# stuck on a non- spoiling salad for this Summer???



## oldschoolbbq (Jul 8, 2012)

This is called "Stan's Texas Caviar" , yes , I plated with the Big "T" Staekhouse in Amarillo.It's not exactly the same but a really good condiment:

"STAN'S TEXAS CAVIAR"

4-cans Blackeyed Peas 

2-cup  Salsa (Pace) your heat selection

1-1/2 cup - Italian Dressing

1 cup each-Chopped Green and yellow Bell peppers ,Onion and Green onion-greens especially

Garlic to taste (for , a lot ; and if you roast it -even better

Cilantro -as you can handle, it's a hit or miss flavor

1 tsp. (to start as it is strong)Cumin

Dash of Sugar for blending the flavors.

S/P to taste

1/4 cup- Lime Juice

* use serrano for your hot , as they give it a better flavor -add then to the batch.

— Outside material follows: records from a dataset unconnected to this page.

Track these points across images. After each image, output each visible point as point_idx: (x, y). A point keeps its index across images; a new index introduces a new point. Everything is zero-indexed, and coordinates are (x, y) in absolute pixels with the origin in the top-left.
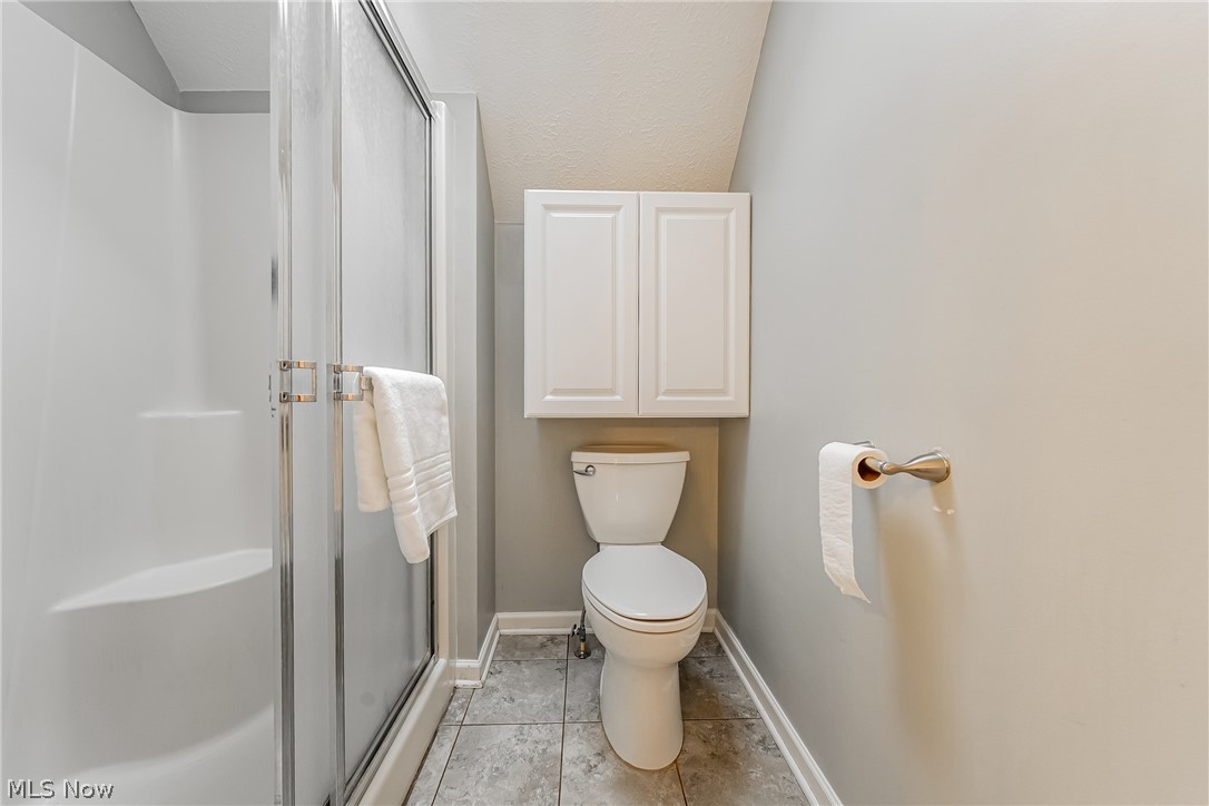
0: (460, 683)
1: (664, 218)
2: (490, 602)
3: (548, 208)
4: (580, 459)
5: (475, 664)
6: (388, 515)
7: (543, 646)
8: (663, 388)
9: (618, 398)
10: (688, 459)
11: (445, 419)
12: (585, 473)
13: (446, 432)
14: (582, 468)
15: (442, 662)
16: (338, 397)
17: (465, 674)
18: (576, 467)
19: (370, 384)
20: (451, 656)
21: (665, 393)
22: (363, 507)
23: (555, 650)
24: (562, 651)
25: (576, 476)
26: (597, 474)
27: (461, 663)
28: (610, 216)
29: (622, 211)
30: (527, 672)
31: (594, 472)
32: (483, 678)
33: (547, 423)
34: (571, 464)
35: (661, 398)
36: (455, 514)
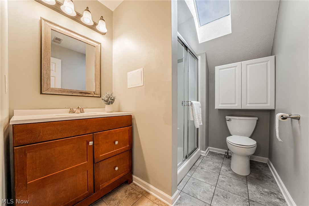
0: (202, 155)
1: (248, 66)
2: (207, 145)
3: (220, 69)
4: (227, 118)
5: (205, 152)
6: (193, 121)
7: (218, 155)
8: (248, 102)
9: (236, 105)
10: (257, 119)
11: (201, 109)
12: (229, 120)
13: (201, 111)
14: (228, 119)
15: (199, 149)
16: (188, 105)
17: (203, 153)
18: (227, 119)
19: (192, 104)
20: (201, 150)
21: (249, 104)
22: (191, 120)
23: (221, 156)
24: (223, 156)
25: (227, 121)
26: (231, 121)
27: (202, 151)
28: (234, 68)
29: (237, 67)
30: (215, 157)
31: (231, 120)
32: (206, 155)
33: (220, 110)
34: (226, 118)
35: (247, 105)
36: (202, 124)
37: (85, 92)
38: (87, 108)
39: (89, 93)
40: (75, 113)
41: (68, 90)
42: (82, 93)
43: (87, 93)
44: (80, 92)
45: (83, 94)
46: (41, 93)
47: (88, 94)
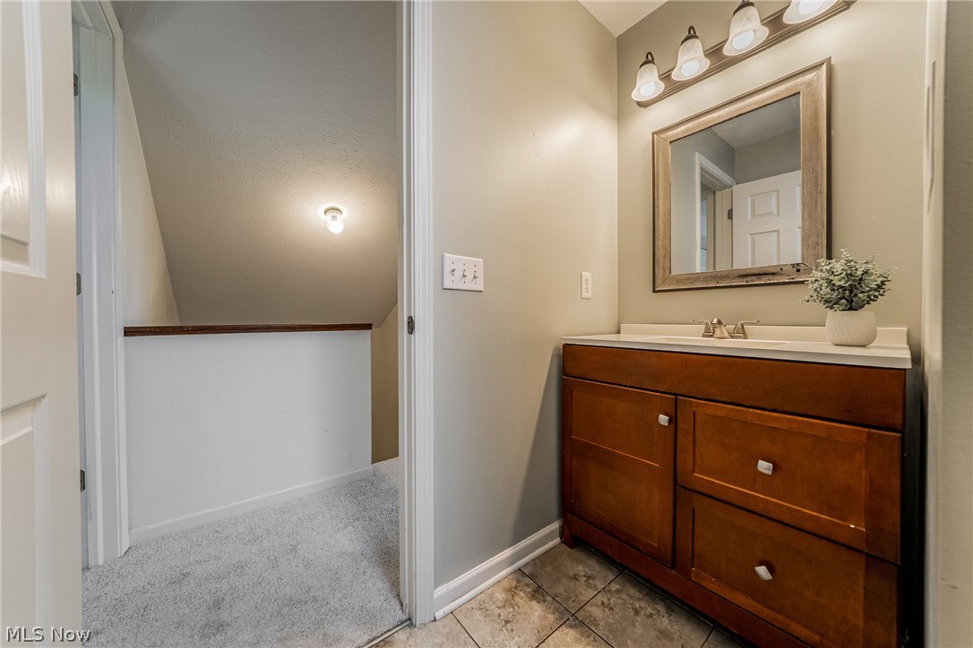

serve with chips or as a condiment or a salad - less risk than potato salad and just as good...

Enjoy and ...


----------



## smokinhusker (Jul 9, 2012)

Sounds pretty darn good! Thanks for the recipe.


----------



## chef jimmyj (Jul 9, 2012)

Sound mighty tasty!...JJ


----------



## wildflower (Jul 9, 2012)

sounds good BUT you've never had MY potato salad


----------



## oldschoolbbq (Jul 9, 2012)

I'll bet it's crazy good, however I was trying to give a recipe that doesn't spoil, like a lot of Potato Salads do.

But just for the fun of it, how about a recipe?

Have fun and...


----------



## jirodriguez (Jul 10, 2012)

(heh-heh couldn't resist, it's not often we can do this to one of Stan's posts)

.... and that does sound like a good salad!


----------



## oldschoolbbq (Jul 10, 2012)

There ya go, now I don'y go to the Penalty box again...


----------